The goal of this network is to demonstrate the possibility of using deepdow to create a special case of networks that do not depend on the input tensor x. All the important variables for the portfolio allocation are learned when training. This means that this network learns a single optimal set of parameters for the entire training set.

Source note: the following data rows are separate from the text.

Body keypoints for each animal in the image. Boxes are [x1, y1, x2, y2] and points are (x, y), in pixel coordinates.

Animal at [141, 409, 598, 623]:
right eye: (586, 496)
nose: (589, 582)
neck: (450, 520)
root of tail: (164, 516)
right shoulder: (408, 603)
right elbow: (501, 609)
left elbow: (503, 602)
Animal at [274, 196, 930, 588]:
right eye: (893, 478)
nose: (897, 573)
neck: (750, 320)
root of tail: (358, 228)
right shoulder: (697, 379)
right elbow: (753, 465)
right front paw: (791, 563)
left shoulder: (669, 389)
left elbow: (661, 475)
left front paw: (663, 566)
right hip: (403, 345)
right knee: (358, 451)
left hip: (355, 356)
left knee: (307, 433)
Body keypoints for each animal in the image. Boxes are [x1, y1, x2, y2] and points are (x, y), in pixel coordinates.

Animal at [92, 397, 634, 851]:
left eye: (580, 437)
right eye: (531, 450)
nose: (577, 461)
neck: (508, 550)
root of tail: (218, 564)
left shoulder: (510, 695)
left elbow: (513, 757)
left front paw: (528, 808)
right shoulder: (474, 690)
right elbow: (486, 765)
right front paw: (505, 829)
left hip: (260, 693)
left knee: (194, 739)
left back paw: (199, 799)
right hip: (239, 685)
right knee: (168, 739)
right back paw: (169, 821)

Specifically, we use the NumericalMarkowitz allocator (see Layers for more details). We need to learn the following parameters

  • matrix - square root of the covariance matrix, initial value is identity matrix

  • exp_returns - expected returns, initial value is 1

  • gamma_sqrt - risk and return trade-off, initial value is 1

  • alpha - weight regularization, initial value is 1

Note that to avoid numerical issues, one can set force_symmetric=True at construction. This way, the matrix is multiplied by its transpose to guarantee that the input to the allocator is symmetric and semi-definite.

from deepdow.nn import ThorpNet

n_assets = 10
max_weight = 0.5
force_symmetric = True
network = ThorpNet(n_assets, max_weight=max_weight, force_symmetric=force_symmetric)

print(network)

n_parameters = 0
n_parameters += n_assets  # Expected returns
n_parameters += n_assets * n_assets # Covariance matrix
n_parameters += 1  # gamma
n_parameters += 1  # alpha

true_n_parameters = sum(p.numel() for p in network.parameters() if p.requires_grad)

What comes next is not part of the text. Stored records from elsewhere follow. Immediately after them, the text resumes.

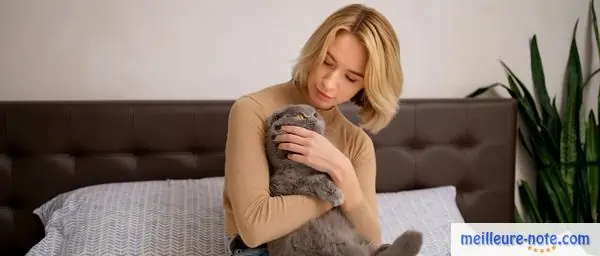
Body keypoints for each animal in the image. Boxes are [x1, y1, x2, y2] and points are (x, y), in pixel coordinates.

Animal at [262, 104, 422, 256]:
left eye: (315, 114)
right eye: (300, 116)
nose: (315, 119)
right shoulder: (281, 185)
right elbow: (314, 179)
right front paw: (335, 195)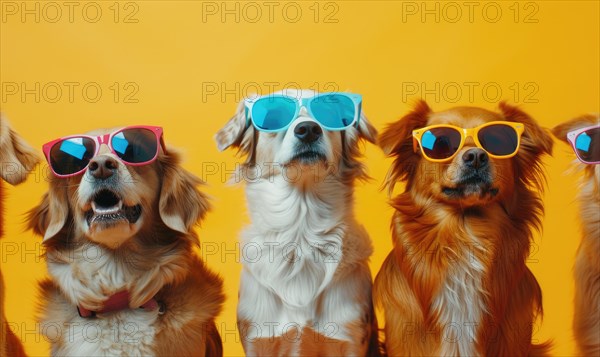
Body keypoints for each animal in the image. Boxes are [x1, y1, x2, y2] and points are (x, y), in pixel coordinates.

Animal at [218, 89, 382, 356]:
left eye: (328, 115)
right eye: (274, 117)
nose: (308, 130)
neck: (300, 233)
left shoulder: (349, 338)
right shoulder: (259, 339)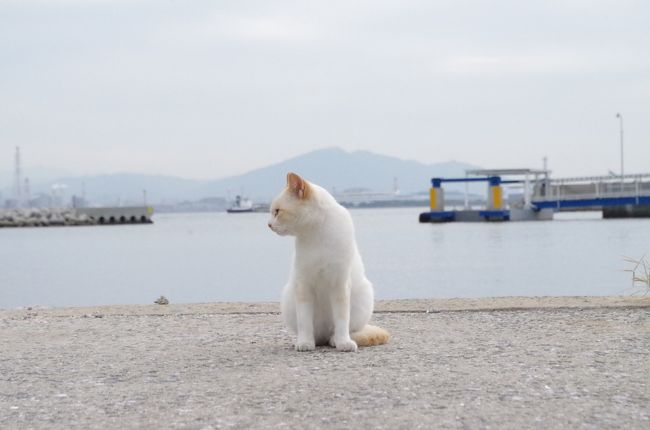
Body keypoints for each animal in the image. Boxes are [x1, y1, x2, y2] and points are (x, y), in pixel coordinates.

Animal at [266, 172, 388, 352]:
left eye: (277, 211)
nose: (268, 224)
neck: (316, 232)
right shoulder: (303, 285)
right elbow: (305, 322)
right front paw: (305, 342)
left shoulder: (340, 284)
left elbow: (342, 320)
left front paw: (343, 342)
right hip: (289, 296)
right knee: (316, 334)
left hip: (363, 297)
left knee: (339, 332)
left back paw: (336, 340)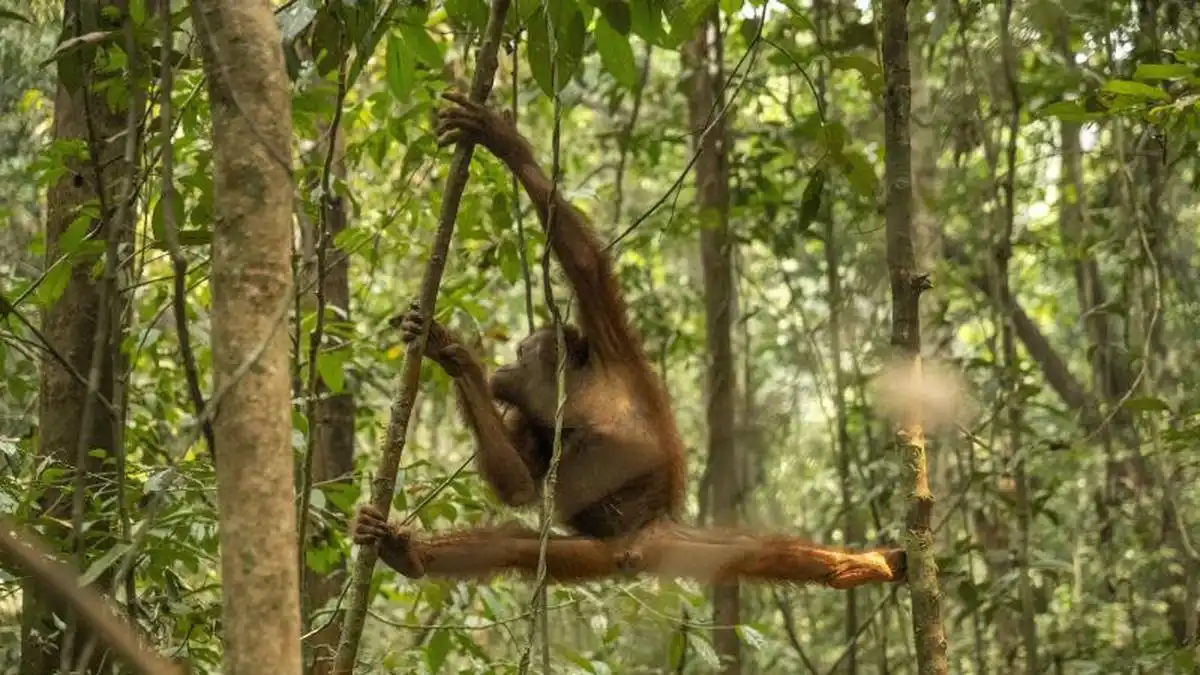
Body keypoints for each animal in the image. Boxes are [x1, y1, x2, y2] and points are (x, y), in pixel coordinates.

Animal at [352, 91, 907, 590]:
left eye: (521, 352)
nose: (504, 366)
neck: (575, 391)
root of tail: (640, 549)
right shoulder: (533, 423)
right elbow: (518, 484)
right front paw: (451, 353)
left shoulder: (612, 343)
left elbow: (584, 263)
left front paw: (504, 142)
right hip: (592, 554)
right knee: (513, 545)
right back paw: (407, 553)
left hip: (677, 544)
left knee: (762, 550)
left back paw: (859, 566)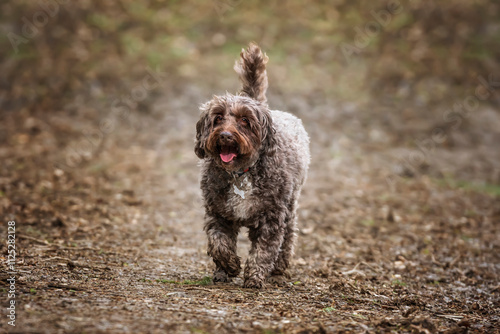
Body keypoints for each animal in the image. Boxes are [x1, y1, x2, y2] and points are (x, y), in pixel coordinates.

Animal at [194, 42, 308, 290]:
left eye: (245, 121)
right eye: (218, 118)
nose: (225, 136)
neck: (240, 173)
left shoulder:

assert n_parameters == true_n_parameters
ThorpNet(
  (portfolio_opt_layer): NumericalMarkowitz(
    (cvxpylayer): CvxpyLayer()
  )
)

Writing custom networks

One can create infinitely many architectures using deepdow and torch layers. The bare minimum is to subclass torch.nn.Module and deepdow.benchmarks.Benchmark and implement the forward method.

See below an example

from deepdow.benchmarks import Benchmark

class AmazingNetwork(torch.nn.Module, Benchmark):
    """Amazing network.

    Parameters
    ----------
    hyper_param : float
        A hyperparameter.


    Attributes
    ----------
    learnable_param : torch.tensor
        A parameter to be learned during training.

    """
    def __init__(self, hyper_param):
        super().__init__()

        self.hyper_param = hyper_param
        self.learnable_param = torch.nn.Parameter(torch.ones(1), requires_grad=True)

    def forward(self, x):
        """Perform forward pass.

        Parameters
        ----------
        x : torch.Tensor
            Tensor of shape `(n_samples, n_channels, lookback, n_assets)` representing the input features.

        Returns
        -------
        weights : torch.Tensor
            Tensor of shape `(n_samples, n_assets)` representing the final allocation.
        """
        x = self.learnable_param * torch.sin(x + self.hyper_param)
        means = abs(x.mean([1, 2])) +  1e-6

        weights = means / means.sum(dim=1, keepdim=True)

        return weights

    def hparams(self):
        return {'hyper_param': self.hyper_param}


network = AmazingNetwork(2.4)

n_samples, n_channels, lookback, n_assets = 10, 2, 20, 5
x = torch.randn(n_samples, n_channels, lookback, n_assets)
weights = network(x)

print(weights)

assert sum(p.numel() for p in network.parameters() if p.requires_grad) == 1
tensor([[0.2186, 0.1135, 0.2441, 0.2321, 0.1917],
            [0.2096, 0.1877, 0.1719, 0.2010, 0.2297],
            [0.1996, 0.2330, 0.1879, 0.1923, 0.1871],
            [0.1911, 0.2407, 0.1675, 0.2020, 0.1986],
            [0.2495, 0.1988, 0.1833, 0.1703, 0.1981],
            [0.2418, 0.1710, 0.1773, 0.1950, 0.2149],
            [0.1715, 0.2285, 0.3046, 0.0921, 0.2034],
            [0.1825, 0.1882, 0.1603, 0.2631, 0.2058],
            [0.2012, 0.1889, 0.1665, 0.2128, 0.2306],
            [0.1924, 0.2749, 0.1898, 0.1486, 0.1942]], grad_fn=<DivBackward0>)

Note that one needs to always implement the forward assuming the input shape is (n_samples, n_channels, lookback, n_assets). The sample dimension should always be independent. Meaning that shuffling the input x along the sample dimension only results in shuffling the output weights.